Current method (50% rule):
Imagine a policyholder pays Rs 12,000 for a one-year health insurance policy (Rs 1,000 per month).
If the policy has six months remaining, Rule 6E allows the insurer to reserve 50% of the premium as an unexpired premium reserve.
50% of Rs 12,000 = Rs 6,000.
This method doesn’t accurately reflect the actual time left on the policy.
Proposed method (1/365 method):
The 1/365 method, already approved by Irdai, calculates reserves more precisely based on the actual days left in the policy.
Using the same example, if six months (182 days) remain, the insurer would reserve money for exactly those days.
182/365 × Rs 12,000 = Rs 5,985.
This approach aligns better with global accounting practices and ensures that reserves are based on the actual duration left in the policy, making it fairer and more transparent. With this, insurers can also manage their finances more effectively and provide a clearer picture of their liabilities.
Reforming taxation of annuities
Another key demand is revisiting the taxation structure for pension and annuity products.
"Taxing annuity income along with the principal discourages retirement planning. Exempting this income could promote wider adoption of retirement-focused products," Gupta noted.
Health Regulator
Another expectation is the creation of a health regulator. Tapan Singhel, MD & CEO of Bajaj Allianz General Insurance that the rising medical inflation, fueled by escalating hospitalisation costs, presents a challenge for insurers, who can only adjust their product prices every three years.
“Medical inflation can increase substantially during this period—sometimes by nearly 15%. To combat this, it’s crucial to establish pricing consistency at the hospital level," said Singhel.

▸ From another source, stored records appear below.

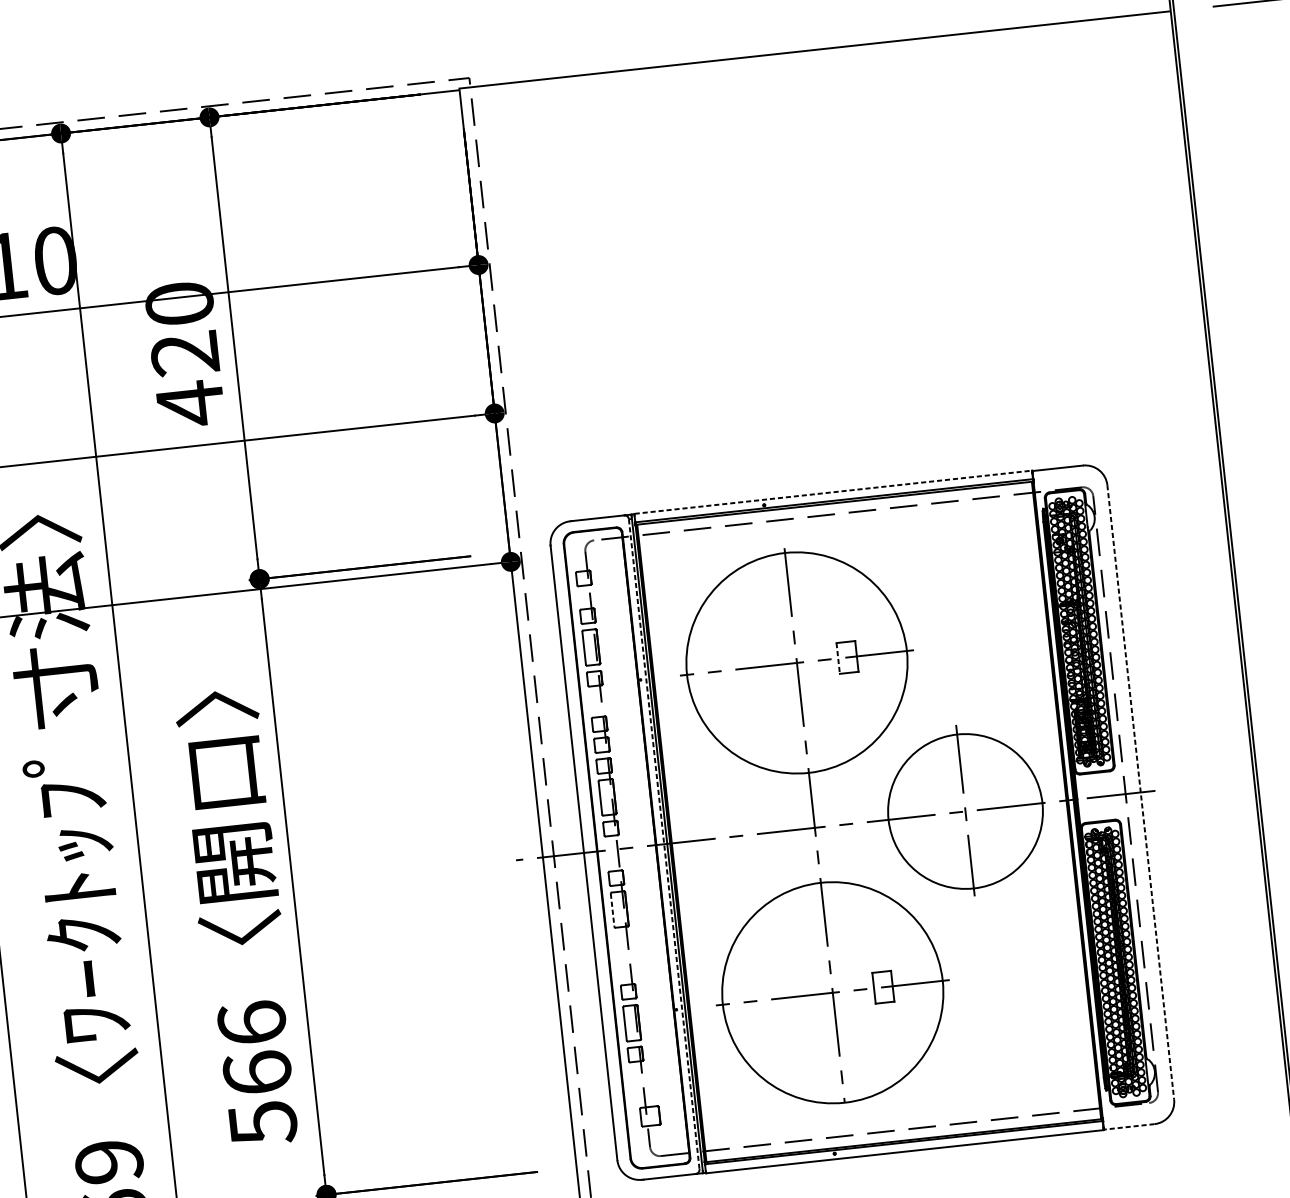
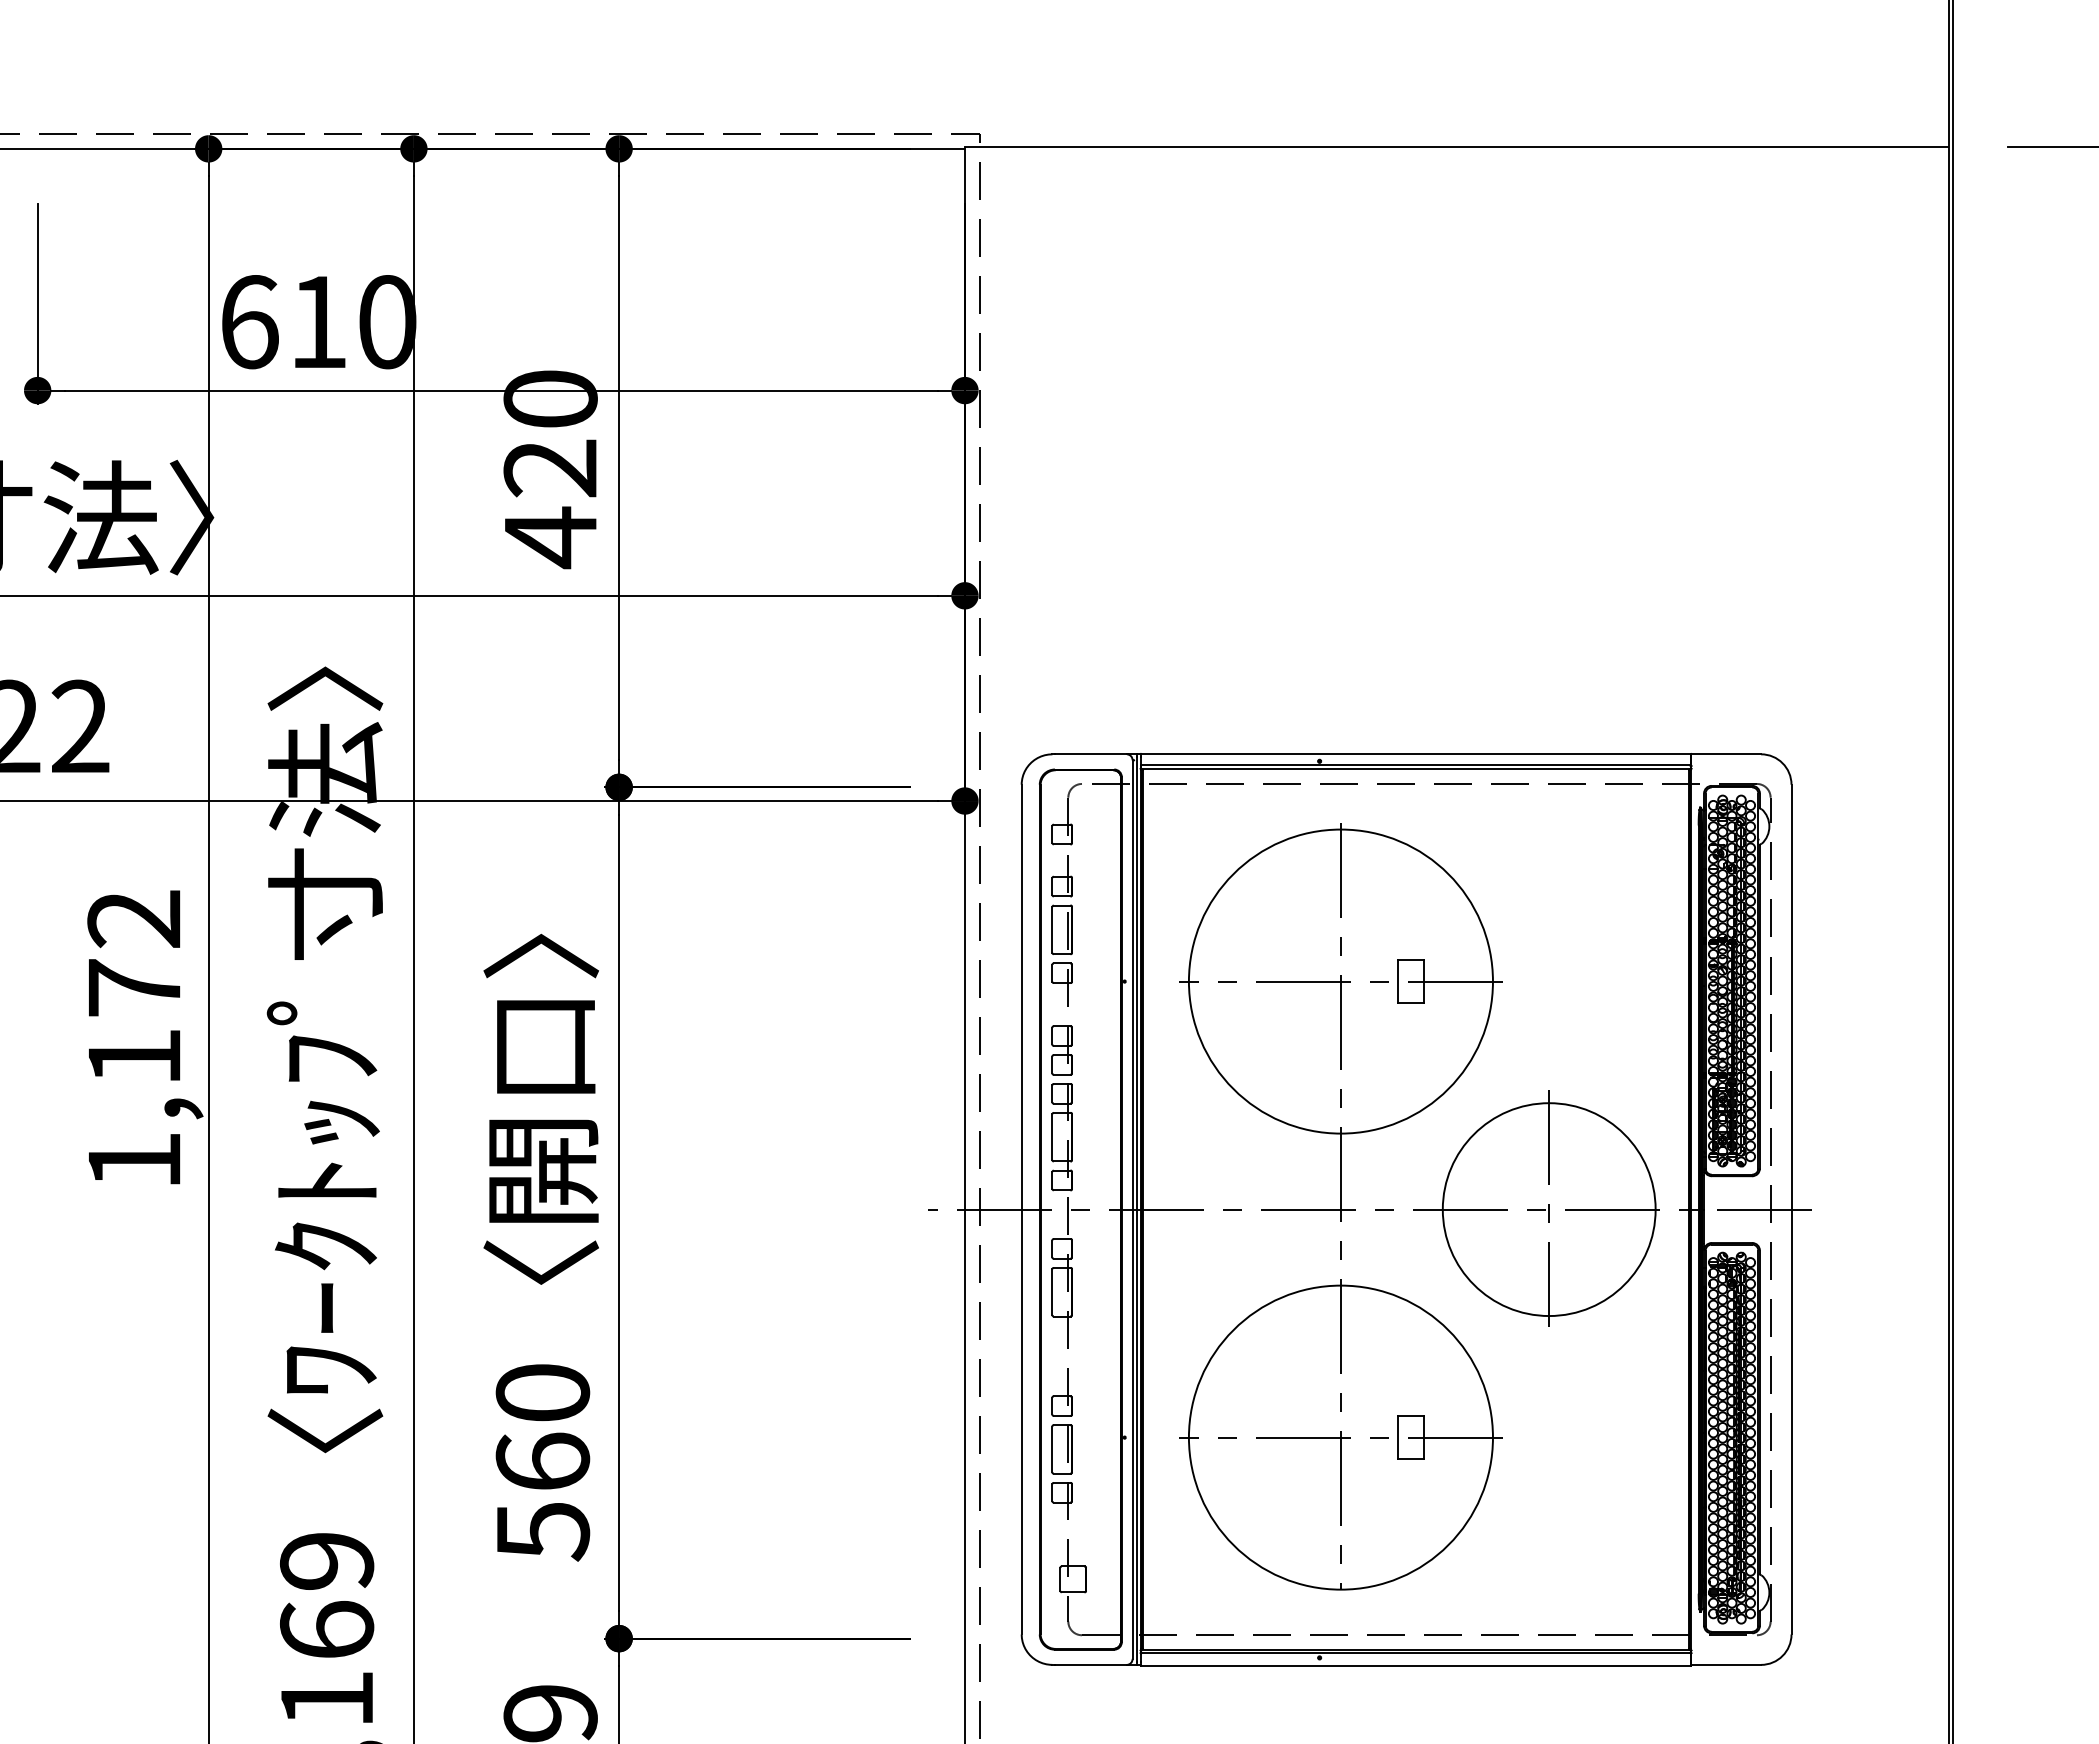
line: (833, 492) -> (1416, 753), dashed -> solid
line: (837, 659) -> (1397, 982), dashed -> solid
line: (1140, 792) -> (1791, 1209), dashed -> solid
line: (664, 844) -> (1132, 1210), dashed -> solid
line: (612, 910) -> (1052, 1292), dashed -> solid
text: (251, 1022) -> (542, 1392), 566 -> 560
line: (1129, 1126) -> (1726, 1664), dashed -> solid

Optimism for sector growth
Shilpa Arora, Co-Founder and COO of Insurance Samadhan, outlined her hopes for Budget 2025.
"India's insurance sector grew steadily in 2024, driven by increased awareness and innovative products. However, challenges like medical inflation and GDP underperformance persist," Arora said.
She pointed out that with 57 insurers operating in the country and $6.5 billion in investments attracted over the past nine years, the sector is poised for further expansion. "The government's 100% FDI allowance could spur competition and innovation, but rationalising GST rates and introducing tax incentives are essential to maintaining this momentum."
Citing Irdai's "Insurance for All" vision for 2047, Arora said, "I expect measures to improve affordability, particularly for the middle class, and to make insurance more rural-focused."